Bien que le programme initial soit un accord à court terme, les gouvernements américain et mexicain ont continué à le renouveler pendant 22 ans. En 1951, Harry Truman a signé la loi publique 78, qui a officialisé le programme Bracero. Selon les archives historiques de Bracero, «4,6 millions de contrats ont été signés [pendant toute la durée du programme], de nombreuses personnes revenant plusieurs fois sur différents contrats, ce qui en fait le plus grand programme de travail à contrat aux États-Unis. »Bien que de nombreux braceros soient allés travailler en Californie, ils se sont étendus dans des fermes (et des chemins de fer) à travers les États-Unis, y compris à Washington, en Oregon et dans le Midwest. À bien des égards, elle a atteint son objectif: les exploitations agricoles américaines ont continué de fonctionner, même pendant les années de vaches maigres, tandis que les travailleurs mexicains ont envoyé de l’argent à leurs familles au pays.

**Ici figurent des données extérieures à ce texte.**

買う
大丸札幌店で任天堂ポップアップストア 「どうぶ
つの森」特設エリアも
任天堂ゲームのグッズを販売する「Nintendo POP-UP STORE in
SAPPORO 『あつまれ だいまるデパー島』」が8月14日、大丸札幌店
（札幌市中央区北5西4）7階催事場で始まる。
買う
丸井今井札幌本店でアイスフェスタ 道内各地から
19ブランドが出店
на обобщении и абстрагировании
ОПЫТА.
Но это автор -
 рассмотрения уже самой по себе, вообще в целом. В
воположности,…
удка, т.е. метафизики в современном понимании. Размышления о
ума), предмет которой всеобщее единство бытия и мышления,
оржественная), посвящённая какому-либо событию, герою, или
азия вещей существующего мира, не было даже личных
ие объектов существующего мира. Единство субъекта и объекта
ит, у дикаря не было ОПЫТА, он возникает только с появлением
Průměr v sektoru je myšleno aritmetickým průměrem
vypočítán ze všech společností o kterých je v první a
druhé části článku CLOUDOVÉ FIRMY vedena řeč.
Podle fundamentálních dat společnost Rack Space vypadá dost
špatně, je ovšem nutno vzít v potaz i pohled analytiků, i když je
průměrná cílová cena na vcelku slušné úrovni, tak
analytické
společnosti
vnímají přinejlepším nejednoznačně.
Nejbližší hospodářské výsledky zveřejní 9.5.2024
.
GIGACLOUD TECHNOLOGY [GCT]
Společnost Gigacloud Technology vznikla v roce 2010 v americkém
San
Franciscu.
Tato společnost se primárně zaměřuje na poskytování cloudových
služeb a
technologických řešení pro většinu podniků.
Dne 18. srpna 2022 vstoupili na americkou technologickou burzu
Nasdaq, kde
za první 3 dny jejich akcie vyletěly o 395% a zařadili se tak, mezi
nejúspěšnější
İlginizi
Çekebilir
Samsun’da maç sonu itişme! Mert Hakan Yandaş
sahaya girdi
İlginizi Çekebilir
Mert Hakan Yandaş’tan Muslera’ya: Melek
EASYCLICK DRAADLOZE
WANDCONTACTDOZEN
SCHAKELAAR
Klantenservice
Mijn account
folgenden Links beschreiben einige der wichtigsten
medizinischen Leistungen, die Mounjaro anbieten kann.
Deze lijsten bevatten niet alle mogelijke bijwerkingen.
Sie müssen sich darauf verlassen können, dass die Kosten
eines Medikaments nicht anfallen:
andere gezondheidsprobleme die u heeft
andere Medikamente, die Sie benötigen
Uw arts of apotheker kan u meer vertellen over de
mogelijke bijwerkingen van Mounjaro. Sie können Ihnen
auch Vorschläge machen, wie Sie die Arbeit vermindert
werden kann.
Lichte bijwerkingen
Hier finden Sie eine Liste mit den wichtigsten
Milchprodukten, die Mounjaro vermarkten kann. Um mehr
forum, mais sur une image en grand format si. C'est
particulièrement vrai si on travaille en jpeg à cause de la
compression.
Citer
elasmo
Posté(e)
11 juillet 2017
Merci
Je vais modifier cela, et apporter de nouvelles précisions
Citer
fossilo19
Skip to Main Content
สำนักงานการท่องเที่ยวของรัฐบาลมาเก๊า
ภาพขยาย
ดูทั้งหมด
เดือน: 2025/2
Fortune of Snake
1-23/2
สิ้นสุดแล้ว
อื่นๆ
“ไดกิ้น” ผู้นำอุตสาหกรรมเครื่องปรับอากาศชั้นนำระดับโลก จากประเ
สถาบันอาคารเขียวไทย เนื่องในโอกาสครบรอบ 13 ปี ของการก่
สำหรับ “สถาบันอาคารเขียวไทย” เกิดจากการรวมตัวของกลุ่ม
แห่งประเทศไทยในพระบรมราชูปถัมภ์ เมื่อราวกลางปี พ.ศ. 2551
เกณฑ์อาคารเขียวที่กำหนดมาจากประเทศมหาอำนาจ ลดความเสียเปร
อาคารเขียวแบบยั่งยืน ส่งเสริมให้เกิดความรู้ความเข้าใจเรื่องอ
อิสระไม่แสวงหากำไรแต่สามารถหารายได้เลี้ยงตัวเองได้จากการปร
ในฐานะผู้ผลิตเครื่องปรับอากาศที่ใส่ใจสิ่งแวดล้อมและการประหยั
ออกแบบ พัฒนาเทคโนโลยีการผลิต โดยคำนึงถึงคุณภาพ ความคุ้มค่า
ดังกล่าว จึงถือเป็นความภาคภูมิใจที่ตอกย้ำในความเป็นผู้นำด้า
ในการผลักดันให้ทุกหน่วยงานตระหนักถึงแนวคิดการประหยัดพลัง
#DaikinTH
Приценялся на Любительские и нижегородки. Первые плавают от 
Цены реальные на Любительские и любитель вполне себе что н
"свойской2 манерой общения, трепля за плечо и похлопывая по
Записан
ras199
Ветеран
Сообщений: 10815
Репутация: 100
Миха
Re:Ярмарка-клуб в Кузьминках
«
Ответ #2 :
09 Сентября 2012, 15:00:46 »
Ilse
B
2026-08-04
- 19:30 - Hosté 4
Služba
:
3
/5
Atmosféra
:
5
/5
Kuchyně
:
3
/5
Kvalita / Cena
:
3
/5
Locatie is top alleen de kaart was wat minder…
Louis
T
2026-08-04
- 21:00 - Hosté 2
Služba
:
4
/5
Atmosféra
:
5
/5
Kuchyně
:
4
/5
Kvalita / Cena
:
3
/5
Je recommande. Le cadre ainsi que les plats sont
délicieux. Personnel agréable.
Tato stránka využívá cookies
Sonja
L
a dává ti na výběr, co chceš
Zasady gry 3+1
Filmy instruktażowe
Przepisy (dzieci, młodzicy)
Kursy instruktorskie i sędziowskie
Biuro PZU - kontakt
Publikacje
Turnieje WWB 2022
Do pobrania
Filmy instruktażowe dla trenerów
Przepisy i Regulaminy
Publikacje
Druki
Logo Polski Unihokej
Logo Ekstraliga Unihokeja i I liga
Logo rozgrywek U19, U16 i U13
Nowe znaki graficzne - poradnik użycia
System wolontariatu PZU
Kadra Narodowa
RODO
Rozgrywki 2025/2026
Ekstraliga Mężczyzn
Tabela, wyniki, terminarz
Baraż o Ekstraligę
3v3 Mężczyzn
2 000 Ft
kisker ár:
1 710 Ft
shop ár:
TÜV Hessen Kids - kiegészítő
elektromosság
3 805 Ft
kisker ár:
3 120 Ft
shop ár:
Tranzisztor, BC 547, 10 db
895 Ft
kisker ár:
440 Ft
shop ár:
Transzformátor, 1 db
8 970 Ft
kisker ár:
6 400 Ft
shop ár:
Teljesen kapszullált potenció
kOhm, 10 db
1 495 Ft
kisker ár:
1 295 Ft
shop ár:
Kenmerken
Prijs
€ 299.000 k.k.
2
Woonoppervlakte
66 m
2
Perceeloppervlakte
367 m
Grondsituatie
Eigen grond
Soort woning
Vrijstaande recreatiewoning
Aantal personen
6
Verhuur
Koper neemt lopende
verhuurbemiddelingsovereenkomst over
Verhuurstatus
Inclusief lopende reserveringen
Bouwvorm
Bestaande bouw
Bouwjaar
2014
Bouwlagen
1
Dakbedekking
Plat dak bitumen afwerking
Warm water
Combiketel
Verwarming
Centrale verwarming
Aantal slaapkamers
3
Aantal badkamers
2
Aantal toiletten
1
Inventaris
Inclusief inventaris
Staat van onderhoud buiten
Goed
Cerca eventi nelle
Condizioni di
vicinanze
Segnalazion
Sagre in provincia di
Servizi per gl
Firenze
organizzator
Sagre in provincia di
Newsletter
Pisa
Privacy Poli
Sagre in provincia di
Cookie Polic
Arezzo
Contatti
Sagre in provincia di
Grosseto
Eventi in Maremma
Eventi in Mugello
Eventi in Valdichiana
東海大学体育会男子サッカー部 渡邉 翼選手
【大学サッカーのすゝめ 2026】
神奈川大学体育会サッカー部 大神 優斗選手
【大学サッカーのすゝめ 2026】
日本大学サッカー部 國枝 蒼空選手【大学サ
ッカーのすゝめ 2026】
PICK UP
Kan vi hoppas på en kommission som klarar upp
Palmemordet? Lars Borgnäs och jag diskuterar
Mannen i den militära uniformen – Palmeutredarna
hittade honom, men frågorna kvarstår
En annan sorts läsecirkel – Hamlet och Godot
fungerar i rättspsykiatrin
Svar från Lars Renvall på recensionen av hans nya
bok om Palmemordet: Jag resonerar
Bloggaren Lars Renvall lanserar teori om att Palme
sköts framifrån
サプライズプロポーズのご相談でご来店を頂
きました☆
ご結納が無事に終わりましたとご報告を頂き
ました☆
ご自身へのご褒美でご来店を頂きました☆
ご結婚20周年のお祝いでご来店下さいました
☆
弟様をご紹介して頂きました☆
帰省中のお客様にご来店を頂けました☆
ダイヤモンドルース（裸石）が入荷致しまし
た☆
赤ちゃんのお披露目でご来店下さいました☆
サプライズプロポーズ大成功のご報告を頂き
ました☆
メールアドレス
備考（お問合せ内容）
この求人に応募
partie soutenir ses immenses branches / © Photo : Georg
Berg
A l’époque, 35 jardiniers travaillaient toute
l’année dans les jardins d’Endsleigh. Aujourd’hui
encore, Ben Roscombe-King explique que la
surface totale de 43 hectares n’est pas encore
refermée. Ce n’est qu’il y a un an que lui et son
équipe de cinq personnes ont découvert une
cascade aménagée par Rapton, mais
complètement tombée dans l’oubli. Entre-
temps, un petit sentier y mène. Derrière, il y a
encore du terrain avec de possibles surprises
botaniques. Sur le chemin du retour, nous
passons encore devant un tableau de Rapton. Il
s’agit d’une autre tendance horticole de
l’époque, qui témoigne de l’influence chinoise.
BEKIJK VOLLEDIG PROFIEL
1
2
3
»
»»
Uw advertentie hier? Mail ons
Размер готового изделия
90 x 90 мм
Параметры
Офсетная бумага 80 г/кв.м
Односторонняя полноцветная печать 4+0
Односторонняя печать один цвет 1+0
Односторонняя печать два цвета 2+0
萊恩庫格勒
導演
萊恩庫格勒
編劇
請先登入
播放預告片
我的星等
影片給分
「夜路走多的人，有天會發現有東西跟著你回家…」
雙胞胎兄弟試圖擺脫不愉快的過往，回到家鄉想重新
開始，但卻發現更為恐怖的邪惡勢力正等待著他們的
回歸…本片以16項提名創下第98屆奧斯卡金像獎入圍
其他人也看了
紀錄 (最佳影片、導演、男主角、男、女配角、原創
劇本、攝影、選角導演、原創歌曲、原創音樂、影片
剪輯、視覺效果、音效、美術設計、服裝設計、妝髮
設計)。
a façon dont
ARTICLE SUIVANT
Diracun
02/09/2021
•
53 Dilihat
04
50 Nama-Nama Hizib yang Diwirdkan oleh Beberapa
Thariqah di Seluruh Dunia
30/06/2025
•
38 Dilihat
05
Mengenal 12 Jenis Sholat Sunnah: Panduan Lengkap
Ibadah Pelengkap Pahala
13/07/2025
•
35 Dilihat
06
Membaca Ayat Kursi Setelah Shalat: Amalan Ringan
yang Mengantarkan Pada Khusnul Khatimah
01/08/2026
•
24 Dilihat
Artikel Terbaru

Pourtant, le programme Bracero était défectueux. Pour commencer, il y a son nom: dérivé de brazo, le mot espagnol pour «bras», de nombreux braceros ont constaté qu’ils n’étaient considérés que comme une paire de bras forts. Et alors que l’accord était censé limiter l’exploitation des travailleurs, il l’a rarement fait. Les archives historiques de Bracero notent que «de nombreux travailleurs ont été confrontés à un éventail d’injustices et d’abus, y compris un logement de qualité inférieure, de la discrimination et des contrats non respectés ou à une fraude sur les salaires». Dans une histoire orale, l’ancien bracero José García Díaz s’est rappelé comment lui et ses collègues avait peu de choix mais de travailler chaque fois que leur employeur l’exigeait, peu importe le salaire. «Il nous arrivait parfois de travailler deux ou trois mois sans s’arrêter un jour», a-t-il expliqué.